Copy every line of the material below verbatim, leaving the pictures out of your answer.

[[ RECORDS FOR THE TASK, beginning ]]

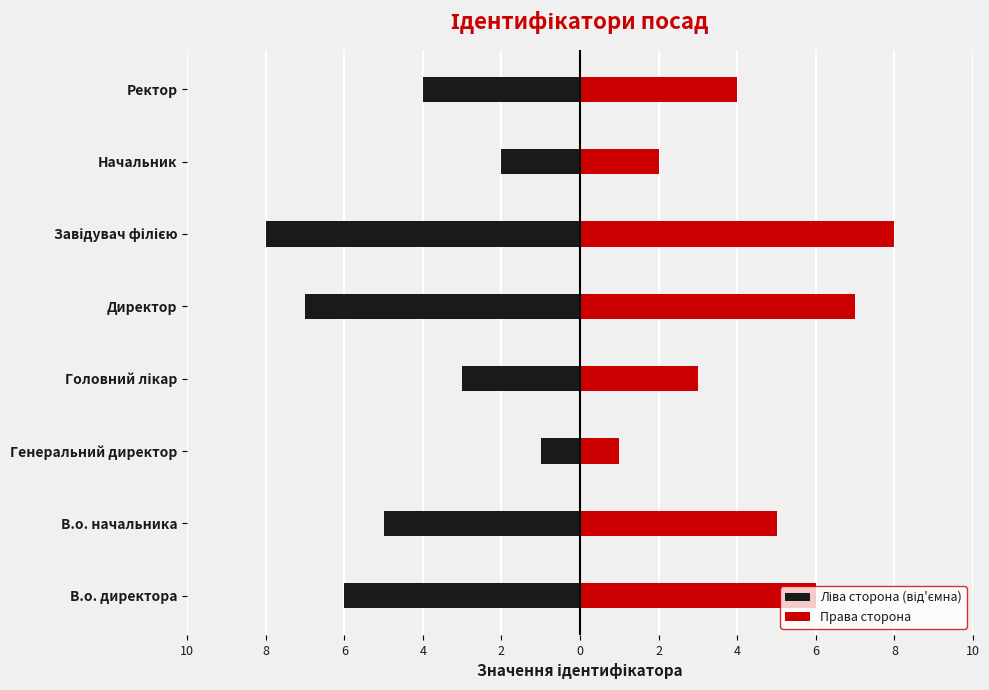

What is the sum of all Права сторона values?

36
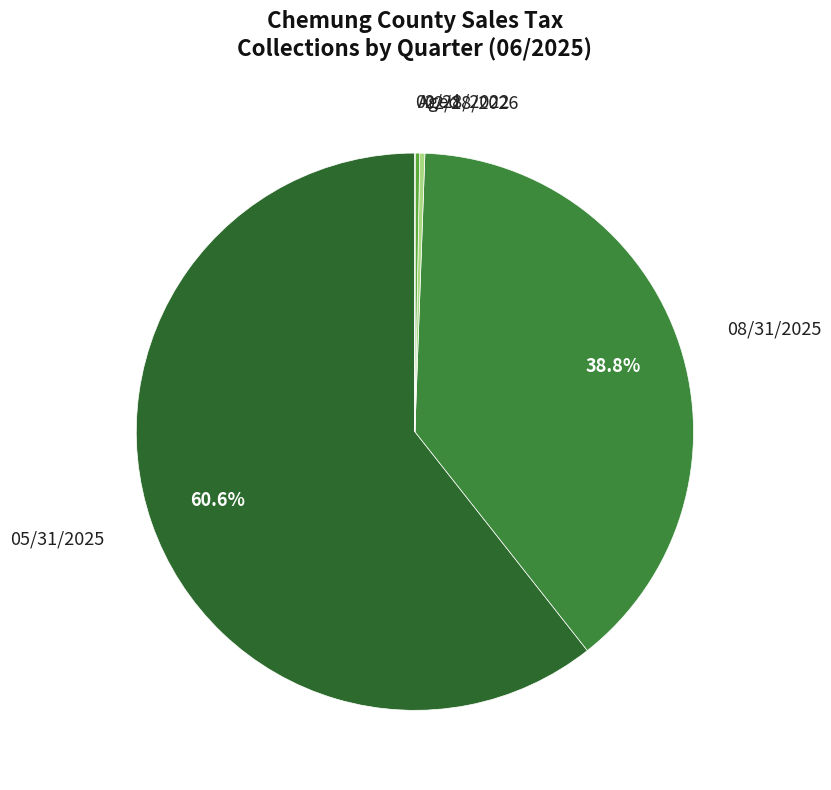

Is there any slice that represents more than half of the pie?

Yes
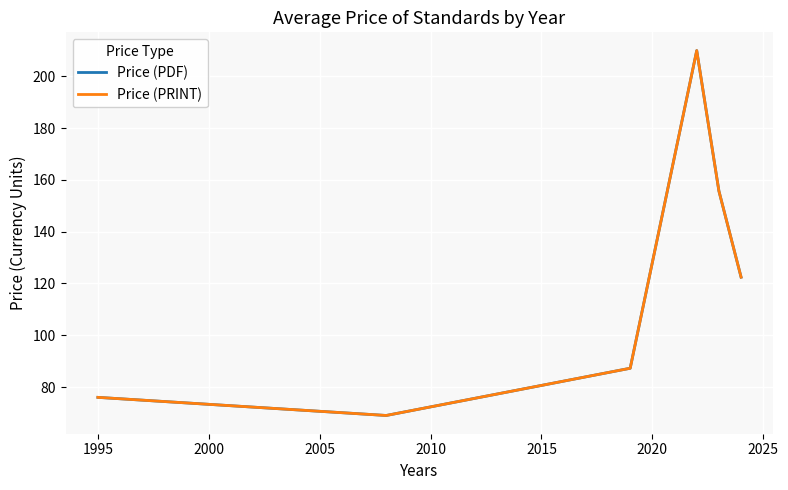

At how many categories does at least one series exceed 83?

4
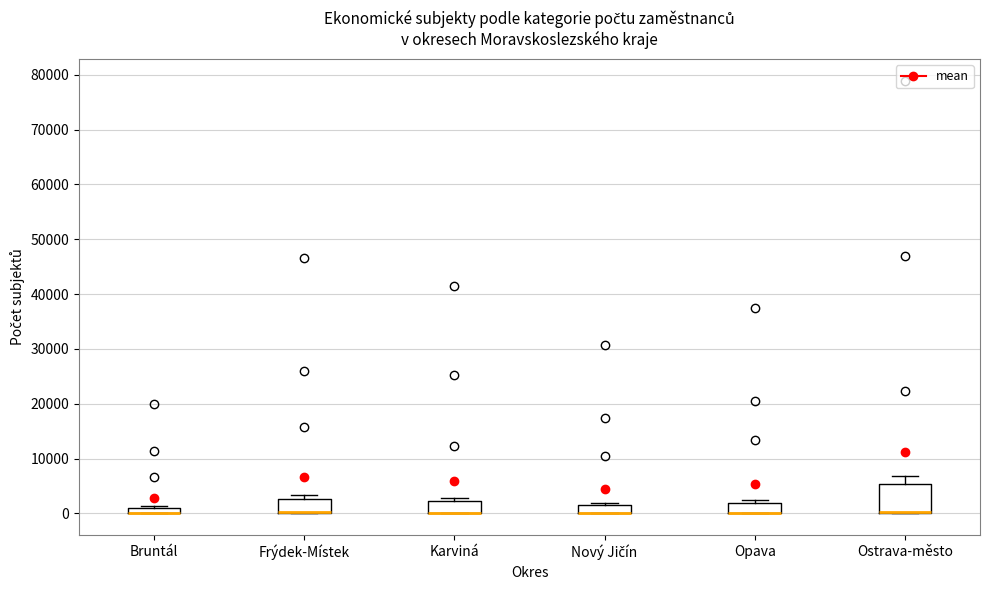

Which box is the tallest, from its lower edge to its upper edge?

Ostrava-město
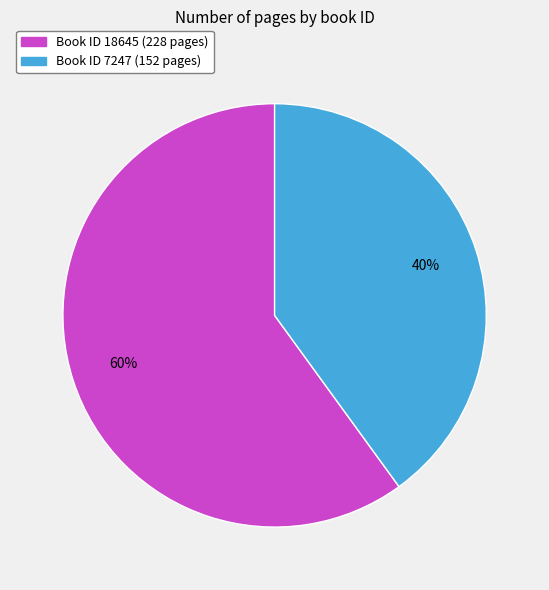

Is there a majority slice in this chart?

Yes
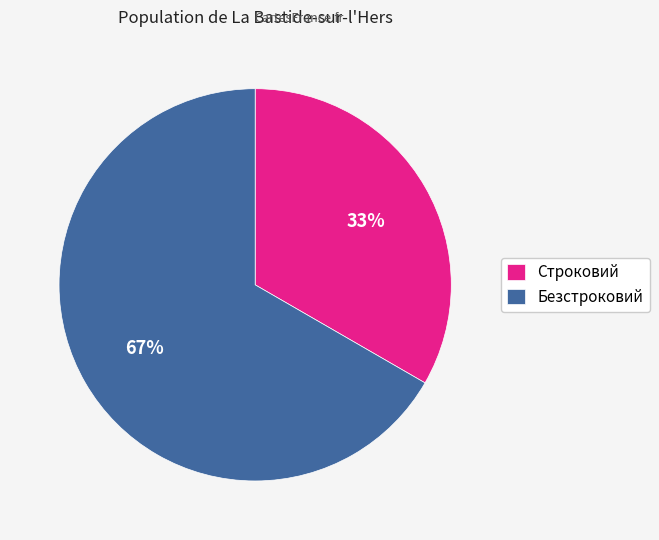

To the nearest percent, what is the average slice percentage?

50%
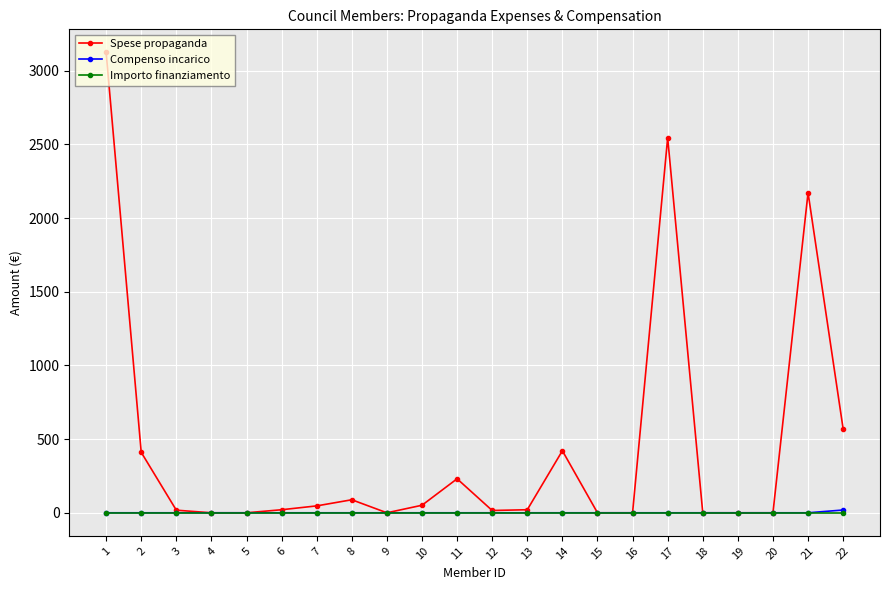

Which series has the largest total across all categories?

Spese propaganda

[[ RECORDS FOR THE TASK, end ]]

TASK ANSWER:
What is the sum of all Права сторона values?

36

Is there any slice that represents more than half of the pie?

Yes

At how many categories does at least one series exceed 83?

4

Which box is the tallest, from its lower edge to its upper edge?

Ostrava-město

Is there a majority slice in this chart?

Yes

To the nearest percent, what is the average slice percentage?

50%

Which series has the largest total across all categories?

Spese propaganda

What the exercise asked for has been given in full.